◆ The task:
Each line of the data below either holds "taking" or does not. Report how many do, and only that.

Collected data:
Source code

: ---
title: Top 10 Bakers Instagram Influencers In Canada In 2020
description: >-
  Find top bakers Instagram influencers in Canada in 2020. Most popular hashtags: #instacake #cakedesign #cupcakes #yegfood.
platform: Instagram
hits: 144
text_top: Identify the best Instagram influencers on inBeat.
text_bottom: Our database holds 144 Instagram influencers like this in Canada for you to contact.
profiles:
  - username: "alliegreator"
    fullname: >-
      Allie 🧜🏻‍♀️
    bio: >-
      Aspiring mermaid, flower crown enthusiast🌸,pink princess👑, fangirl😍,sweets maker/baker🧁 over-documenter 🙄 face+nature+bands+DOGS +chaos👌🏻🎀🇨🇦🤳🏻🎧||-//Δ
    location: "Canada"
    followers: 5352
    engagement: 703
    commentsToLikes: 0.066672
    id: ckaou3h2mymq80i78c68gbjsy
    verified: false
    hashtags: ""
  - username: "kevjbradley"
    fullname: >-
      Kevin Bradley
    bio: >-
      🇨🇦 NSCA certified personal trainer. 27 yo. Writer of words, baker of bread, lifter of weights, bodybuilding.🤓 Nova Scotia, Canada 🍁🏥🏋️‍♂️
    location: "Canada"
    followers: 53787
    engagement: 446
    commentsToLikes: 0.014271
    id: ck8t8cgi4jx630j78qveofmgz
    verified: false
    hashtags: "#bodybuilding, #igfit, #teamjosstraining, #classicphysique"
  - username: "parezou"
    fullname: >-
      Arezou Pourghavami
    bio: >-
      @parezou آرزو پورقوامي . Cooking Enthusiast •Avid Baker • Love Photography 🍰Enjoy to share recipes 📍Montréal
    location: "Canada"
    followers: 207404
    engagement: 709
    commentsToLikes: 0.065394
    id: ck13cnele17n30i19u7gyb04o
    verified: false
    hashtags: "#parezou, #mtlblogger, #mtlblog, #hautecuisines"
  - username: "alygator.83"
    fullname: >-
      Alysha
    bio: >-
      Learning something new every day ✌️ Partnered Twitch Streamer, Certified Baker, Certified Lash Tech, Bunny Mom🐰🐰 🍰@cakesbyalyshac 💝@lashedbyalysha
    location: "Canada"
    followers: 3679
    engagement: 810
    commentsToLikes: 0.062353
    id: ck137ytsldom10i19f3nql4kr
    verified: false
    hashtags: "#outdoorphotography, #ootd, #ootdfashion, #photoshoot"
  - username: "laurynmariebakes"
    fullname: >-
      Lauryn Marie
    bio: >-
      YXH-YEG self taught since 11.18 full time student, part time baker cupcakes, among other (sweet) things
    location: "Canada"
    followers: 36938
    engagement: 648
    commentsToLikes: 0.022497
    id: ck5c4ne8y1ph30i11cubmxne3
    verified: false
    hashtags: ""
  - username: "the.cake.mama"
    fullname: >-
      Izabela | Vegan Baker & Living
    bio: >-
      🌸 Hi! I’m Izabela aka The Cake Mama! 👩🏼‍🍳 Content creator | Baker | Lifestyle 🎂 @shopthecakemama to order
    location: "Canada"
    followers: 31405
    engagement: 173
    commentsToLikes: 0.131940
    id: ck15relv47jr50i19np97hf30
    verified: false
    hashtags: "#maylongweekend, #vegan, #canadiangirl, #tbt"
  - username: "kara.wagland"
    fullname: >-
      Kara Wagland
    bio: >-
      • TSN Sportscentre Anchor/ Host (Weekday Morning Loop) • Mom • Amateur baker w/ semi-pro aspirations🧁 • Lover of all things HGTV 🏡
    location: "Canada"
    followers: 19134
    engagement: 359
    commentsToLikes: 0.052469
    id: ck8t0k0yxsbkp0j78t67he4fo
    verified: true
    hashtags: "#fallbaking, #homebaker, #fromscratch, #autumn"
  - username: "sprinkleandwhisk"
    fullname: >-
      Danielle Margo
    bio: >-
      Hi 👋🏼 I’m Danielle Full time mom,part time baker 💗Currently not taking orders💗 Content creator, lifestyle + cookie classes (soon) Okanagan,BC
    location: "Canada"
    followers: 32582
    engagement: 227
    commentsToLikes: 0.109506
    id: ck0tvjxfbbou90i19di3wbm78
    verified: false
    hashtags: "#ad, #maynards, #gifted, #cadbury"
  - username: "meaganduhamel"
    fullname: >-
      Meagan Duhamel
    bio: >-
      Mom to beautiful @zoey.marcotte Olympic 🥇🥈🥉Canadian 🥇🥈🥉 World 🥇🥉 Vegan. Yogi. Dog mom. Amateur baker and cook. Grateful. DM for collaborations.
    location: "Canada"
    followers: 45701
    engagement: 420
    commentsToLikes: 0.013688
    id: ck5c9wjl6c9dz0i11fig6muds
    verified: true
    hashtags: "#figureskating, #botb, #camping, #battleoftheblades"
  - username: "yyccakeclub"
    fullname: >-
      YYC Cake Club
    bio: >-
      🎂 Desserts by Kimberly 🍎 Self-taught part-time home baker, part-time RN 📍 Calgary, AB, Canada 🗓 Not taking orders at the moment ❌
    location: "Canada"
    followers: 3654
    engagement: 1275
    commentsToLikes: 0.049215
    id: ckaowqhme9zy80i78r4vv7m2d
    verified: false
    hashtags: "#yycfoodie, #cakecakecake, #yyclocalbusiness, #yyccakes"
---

...

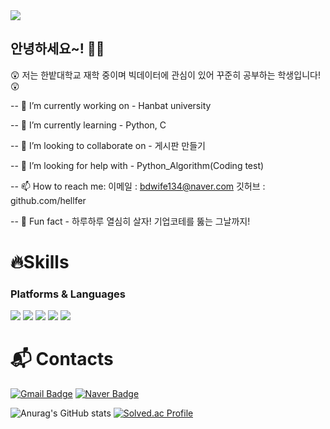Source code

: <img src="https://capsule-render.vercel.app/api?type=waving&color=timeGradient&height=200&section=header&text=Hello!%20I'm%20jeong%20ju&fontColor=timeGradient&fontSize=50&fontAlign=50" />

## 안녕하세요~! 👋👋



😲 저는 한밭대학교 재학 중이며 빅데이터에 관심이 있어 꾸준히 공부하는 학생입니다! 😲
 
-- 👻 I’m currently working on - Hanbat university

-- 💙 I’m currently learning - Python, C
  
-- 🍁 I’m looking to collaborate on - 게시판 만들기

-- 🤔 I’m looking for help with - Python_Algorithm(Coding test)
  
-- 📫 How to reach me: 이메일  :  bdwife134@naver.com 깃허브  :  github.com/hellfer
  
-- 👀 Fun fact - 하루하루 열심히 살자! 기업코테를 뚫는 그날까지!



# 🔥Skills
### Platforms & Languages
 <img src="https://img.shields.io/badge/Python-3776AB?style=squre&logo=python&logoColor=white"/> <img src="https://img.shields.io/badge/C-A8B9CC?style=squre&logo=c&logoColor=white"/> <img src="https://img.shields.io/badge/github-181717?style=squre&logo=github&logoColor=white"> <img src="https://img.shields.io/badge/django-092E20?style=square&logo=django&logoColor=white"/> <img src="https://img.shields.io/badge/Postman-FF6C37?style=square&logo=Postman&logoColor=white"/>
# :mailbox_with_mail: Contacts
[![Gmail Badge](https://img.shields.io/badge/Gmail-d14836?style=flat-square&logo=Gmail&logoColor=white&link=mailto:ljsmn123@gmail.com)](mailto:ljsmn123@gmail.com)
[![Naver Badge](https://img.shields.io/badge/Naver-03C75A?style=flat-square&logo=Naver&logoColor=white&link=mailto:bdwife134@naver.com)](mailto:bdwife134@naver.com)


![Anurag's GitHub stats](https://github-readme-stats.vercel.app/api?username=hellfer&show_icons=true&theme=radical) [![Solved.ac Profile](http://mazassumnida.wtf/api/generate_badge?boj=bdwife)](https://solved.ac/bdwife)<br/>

◆ Your response:
2